◆ **Records**:
* * *

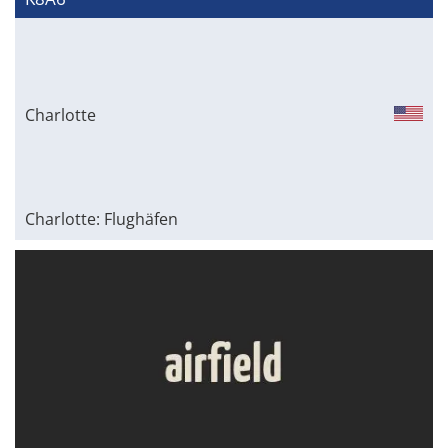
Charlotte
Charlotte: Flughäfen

* * *

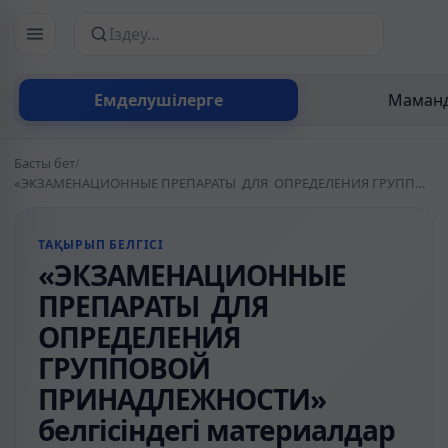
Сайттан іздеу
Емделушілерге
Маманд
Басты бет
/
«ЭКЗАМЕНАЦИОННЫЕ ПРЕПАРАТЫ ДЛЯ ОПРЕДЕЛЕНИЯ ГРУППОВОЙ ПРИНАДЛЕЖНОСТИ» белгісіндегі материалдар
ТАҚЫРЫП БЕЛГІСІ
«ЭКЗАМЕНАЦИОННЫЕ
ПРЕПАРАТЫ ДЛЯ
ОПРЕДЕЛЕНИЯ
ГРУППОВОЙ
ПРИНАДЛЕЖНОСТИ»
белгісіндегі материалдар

* * *

◆ **Required action**: Show every line of the records above that contains the string "ЭКЗАМЕНАЦИОННЫЕ", treating uppercase and lowercase letters as different.

◆ **Result of this task**:
«ЭКЗАМЕНАЦИОННЫЕ ПРЕПАРАТЫ ДЛЯ ОПРЕДЕЛЕНИЯ ГРУППОВОЙ ПРИНАДЛЕЖНОСТИ» белгісіндегі материалдар
«ЭКЗАМЕНАЦИОННЫЕ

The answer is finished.